■ Exercise requirements
Gather all lines from the material that contain "wire".

■ Data for the task
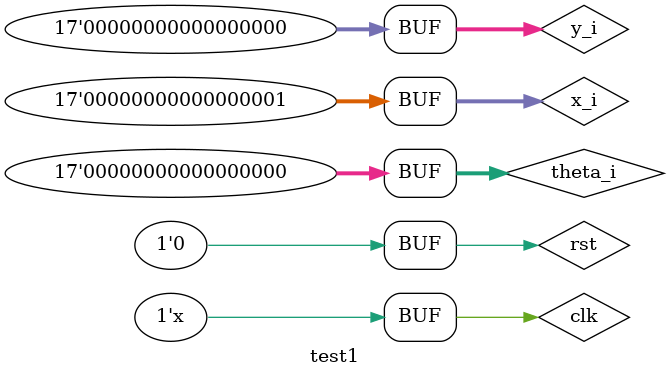
<source format=v>
`timescale 1ns / 1ps


module test1;

	// Inputs
	reg clk;
	reg rst;
	reg [16:0] x_i;
	reg [16:0] y_i;
	reg [16:0] theta_i;

	// Outputs
	wire [16:0] x_o;
	wire [16:0] y_o;
	wire [16:0] theta_o;

	// Instantiate the Unit Under Test (UUT)
	cordic uut (
		.clk(clk), 
		.rst(rst), 
		.x_i(x_i), 
		.y_i(y_i), 
		.theta_i(theta_i), 
		.x_o(x_o), 
		.y_o(y_o), 
		.theta_o(theta_o)
	);

	initial begin
		// Initialize Inputs
		clk = 0;
		rst = 0;
		x_i = 1;
		y_i = 0;
		theta_i = 0;

		// Wait 100 ns for global reset to finish
		#100;
        
		// Add stimulus here

	end
	
	always #2
clk=~clk;      
endmodule


</source>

■ Solution
	wire [16:0] x_o;
	wire [16:0] y_o;
	wire [16:0] theta_o;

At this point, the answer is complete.